====== Text zur Analyse ======
WKÖ-Präsident Leitl: Interessen von Unternehmen und Mitarbeitern gehen beide in die
gleiche Richtung - Abkehr von starren Arbeitszeit-Rahmenbedingungen
Wien (pwk) - Dynamische Arbeitsweisen und flexible Arbeitszeiten haben für Betriebe außerordentlich
hohe Priorität – und im Zuge von Globalisierung und Digitalisierung wächst diese Dynamik stetig weiter,
flexible Lösungen sind dringend gefragt.
„Dieses neue Bewusstsein wird längst auch von den Mitarbeitern mitgetragen, die sich auch für sich mehr
Zeitsouveränität wünschen“, betonte Wirtschaftskammerpräsident Christoph Leitl am 20.09. in
einem Pressegespräch. „Wir sehen, dass sich die Anforderungen und Sichtweisen in der Arbeitswelt ändern.
Auf der Suche nach flexibleren Gestaltungsmöglichkeiten kann es also nie um ein Gegeneinander, sondern muss
es um ein Miteinander gehen! Flexibles Arbeiten heißt nicht mehr arbeiten für weniger Geld, sondern
eine bessere Verteilung der Normalarbeitszeit – mit Vorteilen für alle Beteiligten“, so Leitl.
Randzeitenflexibilität gefragt
Wie kommt man an diese Vorteile? Und welche Spielregeln brauchen Unternehmen der nächsten Generation,
um ihren eigenen und den Anforderungen der Mitarbeiter nach flexibleren Arbeitsweisen gerecht zu werden? Das erforscht
Prof. Michael Bartz von der IMC FH Krems, International Business Institute: „Was wir derzeit sehen, ist eine Art
sozialer Handschlag zwischen Arbeitgebern und ArbeitnehmerInnen. Der Hintergrund: Ihre Interessen gehen konform,
weil beide Seiten eine neue Art von Flexibilität in der Arbeit brauchen.“ Einer der Kernbereiche ist für
Bartz die Forderung nach mehr Randzeitenflexibilität: „Die starren Rahmen des Arbeitstages, der an immer zur
selben Zeit am selben Arbeitsort absolviert wird, gilt es aufzubrechen.“
Eine Möglichkeit dazu ist aus seiner Sicht die Einrichtung langfristiger Arbeitszeitkonten oder Zeitwertkonten,
wie dies in Deutschland und anderen Ländern schon praktiziert wird. Auch eine Koppelung eines solchen Kontos
mit dem Pensionskonto sei aus dieser Perspektive denkbar, meinte Bartz. Es geht darum, dass der Gesetzgeber solche
Wahlmöglichkeiten einmal analysiere und eröffne, betonte Bartz. „Wir brauchen flexible, smarte Lösungen
statt Einheitsbrei“. Wichtig sind längere Durchrechnungszeiten und die Einrichtung von Zeitkonten, da Arbeitnehmer
immer öfter größere Zeiträume für Familie oder Weiterbildung, Auszeiten oder längere
Freizeitblöcke haben wollen.“
Dass für den jeweiligen Betrieb maßgeschneiderte Lösungen unerlässlich sind, berichtete Thomas
Schmutzer, Geschäftsführer und Gesellschafter der HMP Beratungs GmbH.
======
- _Ihre Aufgabe_
Zitieren Sie aus dem obigen Text über flexible Arbeitszeiten wortgetreu die Passage von „WKÖ-Präsident Leitl: Interessen“ bis einschließlich „der Arbeitswelt ändern.“.
====== Zu prüfende Daten ======
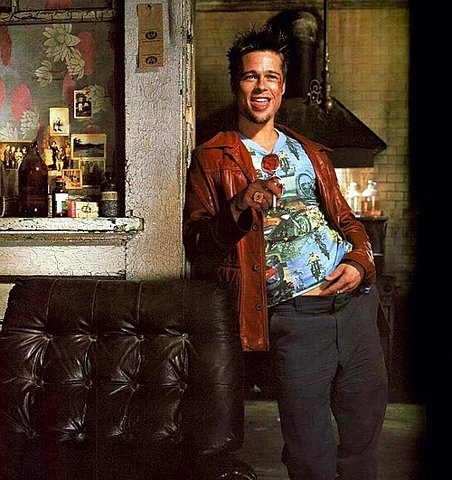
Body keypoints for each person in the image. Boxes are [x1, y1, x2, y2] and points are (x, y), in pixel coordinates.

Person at [183, 24, 388, 480]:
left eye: (271, 77)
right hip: (295, 320)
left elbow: (347, 221)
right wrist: (239, 206)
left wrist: (360, 263)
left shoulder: (310, 151)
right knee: (309, 451)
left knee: (362, 443)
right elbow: (198, 248)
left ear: (281, 86)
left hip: (356, 307)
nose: (261, 86)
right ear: (237, 84)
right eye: (251, 76)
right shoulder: (213, 157)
======
- _Ergebnis der Übung_
WKÖ-Präsident Leitl: Interessen von Unternehmen und Mitarbeitern gehen beide in die
gleiche Richtung - Abkehr von starren Arbeitszeit-Rahmenbedingungen
Wien (pwk) - Dynamische Arbeitsweisen und flexible Arbeitszeiten haben für Betriebe außerordentlich
hohe Priorität – und im Zuge von Globalisierung und Digitalisierung wächst diese Dynamik stetig weiter,
flexible Lösungen sind dringend gefragt.
„Dieses neue Bewusstsein wird längst auch von den Mitarbeitern mitgetragen, die sich auch für sich mehr
Zeitsouveränität wünschen“, betonte Wirtschaftskammerpräsident Christoph Leitl am 20.09. in
einem Pressegespräch. „Wir sehen, dass sich die Anforderungen und Sichtweisen in der Arbeitswelt ändern.